• Task: In the records below, find the line containing "Outlined on this" and the line containing "- planned liver"; please repeat exactly the lines from one to the other, both included, and nothing more.
*** Data extract ***
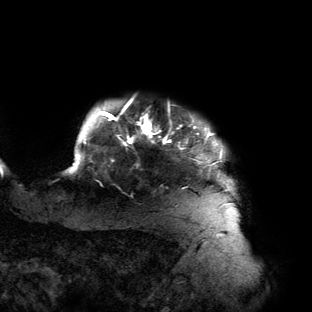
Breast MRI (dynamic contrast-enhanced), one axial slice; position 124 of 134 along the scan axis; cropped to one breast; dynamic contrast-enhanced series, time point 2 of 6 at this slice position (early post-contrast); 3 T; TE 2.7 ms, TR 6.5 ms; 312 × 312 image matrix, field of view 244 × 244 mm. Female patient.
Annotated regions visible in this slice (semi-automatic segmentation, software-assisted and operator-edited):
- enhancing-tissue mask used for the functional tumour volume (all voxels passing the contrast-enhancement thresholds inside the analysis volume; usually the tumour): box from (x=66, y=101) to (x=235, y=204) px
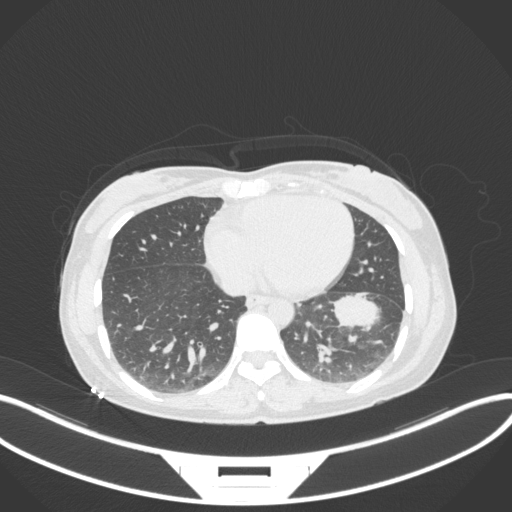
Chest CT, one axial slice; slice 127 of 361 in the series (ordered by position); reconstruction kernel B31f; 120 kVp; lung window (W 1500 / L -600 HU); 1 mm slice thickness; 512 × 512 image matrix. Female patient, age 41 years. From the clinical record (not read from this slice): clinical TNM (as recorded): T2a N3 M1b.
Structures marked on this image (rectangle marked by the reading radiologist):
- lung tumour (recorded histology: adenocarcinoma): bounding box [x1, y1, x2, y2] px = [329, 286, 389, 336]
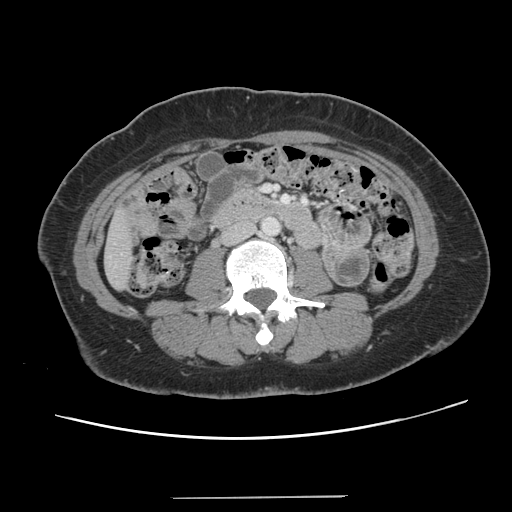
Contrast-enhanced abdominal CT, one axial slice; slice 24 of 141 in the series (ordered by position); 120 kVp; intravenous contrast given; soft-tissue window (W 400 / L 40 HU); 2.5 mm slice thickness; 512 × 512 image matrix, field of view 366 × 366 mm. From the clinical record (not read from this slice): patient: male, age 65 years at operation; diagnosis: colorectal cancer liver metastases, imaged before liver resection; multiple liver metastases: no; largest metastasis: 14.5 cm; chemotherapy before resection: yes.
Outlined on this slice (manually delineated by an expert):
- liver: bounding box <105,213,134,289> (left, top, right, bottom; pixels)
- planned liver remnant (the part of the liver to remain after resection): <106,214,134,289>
*** End of Data extract ***
*** Data extract ***
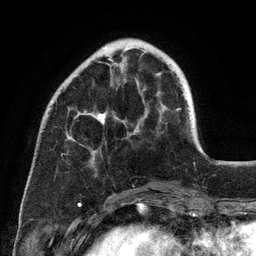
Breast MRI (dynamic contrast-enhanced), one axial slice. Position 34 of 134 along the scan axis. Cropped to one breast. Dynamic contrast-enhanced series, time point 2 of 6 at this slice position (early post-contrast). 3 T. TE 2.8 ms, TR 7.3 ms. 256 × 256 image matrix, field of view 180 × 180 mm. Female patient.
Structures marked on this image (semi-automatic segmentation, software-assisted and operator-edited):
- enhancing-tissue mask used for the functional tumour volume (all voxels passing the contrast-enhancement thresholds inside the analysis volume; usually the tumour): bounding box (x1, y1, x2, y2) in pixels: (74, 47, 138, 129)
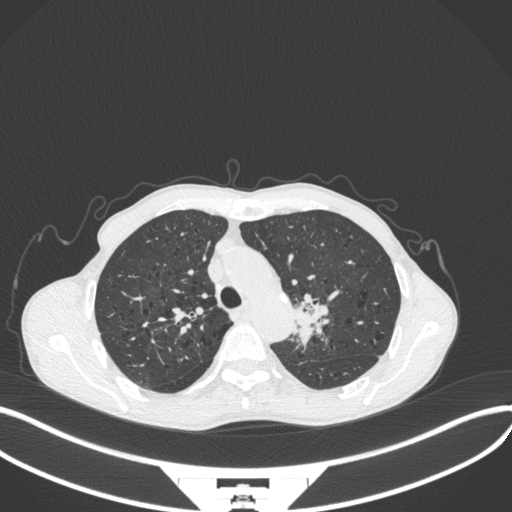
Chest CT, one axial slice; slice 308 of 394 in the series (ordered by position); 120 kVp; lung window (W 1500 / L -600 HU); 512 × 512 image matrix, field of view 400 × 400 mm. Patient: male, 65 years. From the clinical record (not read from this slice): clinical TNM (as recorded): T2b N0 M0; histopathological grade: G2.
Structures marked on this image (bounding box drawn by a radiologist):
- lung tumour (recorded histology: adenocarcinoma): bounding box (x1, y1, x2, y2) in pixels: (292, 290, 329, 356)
*** End of Data extract ***
• Written solution:
Outlined on this slice (manually delineated by an expert):
- liver: bounding box <105,213,134,289> (left, top, right, bottom; pixels)
- planned liver remnant (the part of the liver to remain after resection): <106,214,134,289>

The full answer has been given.